The hacking incident that caused delays in the production of One Piece and Dragon Ball Super: Super Hero was a targeted ransomware attack.
As reported by the NHK, Toei Animation was the target of a ransomware virus that was uploaded onto the studio’s private network and servers. Ransomware attacks, especially on large corporations, have become commonplace in the last several years. The viruses work by encrypting or copying key files on company computers or servers, after which the creators of the ransomware then demand a pay-off from their targets in order to remove the encryption or stop those files from being leaked online. The report does not state if Toei paid the ransom, but it does note that the company shut down its internal networks to confirm the existence of the virus and the extent of the damage it had caused.
Toei Animation originally announced on March 6 that its networks were breached by “an unauthorized third party” and that production on several of its biggest projects would be delayed as a result. Several of its most popular anime series, including One Piece, Digimon: Ghost Game, and Dragon Quest: The Adventure of Dai, postponed the release of new episodes and were forced to air rerurns for over a month. The producers of One Piece and Digimon recently announced that they were finally ready to begin broadcasting new episodes on April 17, more than six weeks after those episodes were originally scheduled to air. Crunchyroll has confirmed that it will resume streaming the simulcast of these series’ new episodes internationally.
As of the writing of this article, a new premiere date has not been announced for Dragon Ball Super: Super Hero, the latest movie in the long-running shonen franchise. The highly-anticipated film, which is the first movie in the series to be animated entirely using CG, was originally scheduled to be released in Japan on April 22, with a North American premiere following sometime during the summer. The movie’s release was indefinitely postponed following the cyber attack, and while Toei has yet to announce a new premiere date, a recent listing for the movie’s novelizations suggests that it may now premiere in Japan sometime next June.
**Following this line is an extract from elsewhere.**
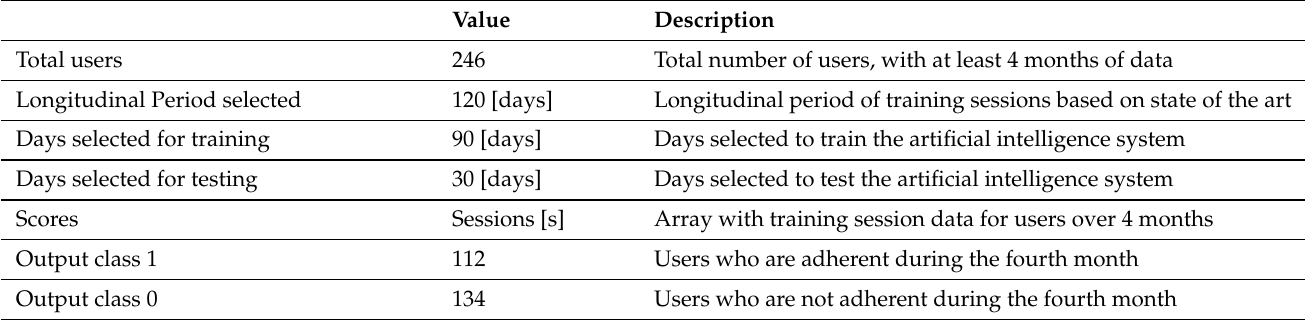
Table 7. Summarised input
Toei is not the only entertainment company to have been the target of this type of hack; most famously, Sony Pictures was the target of a ransomware attack in 2014, in which the hackers reportedly seized over 100 terabytes of private files from the studio. The hackers eventually leaked some of the information they copied and demanded that Sony cancel the release of The Interview, a Seth Rogen comedy about North Korea. Sony eventually did cancel the movie’s theatrical run, but released the movie directly through digital distribution services.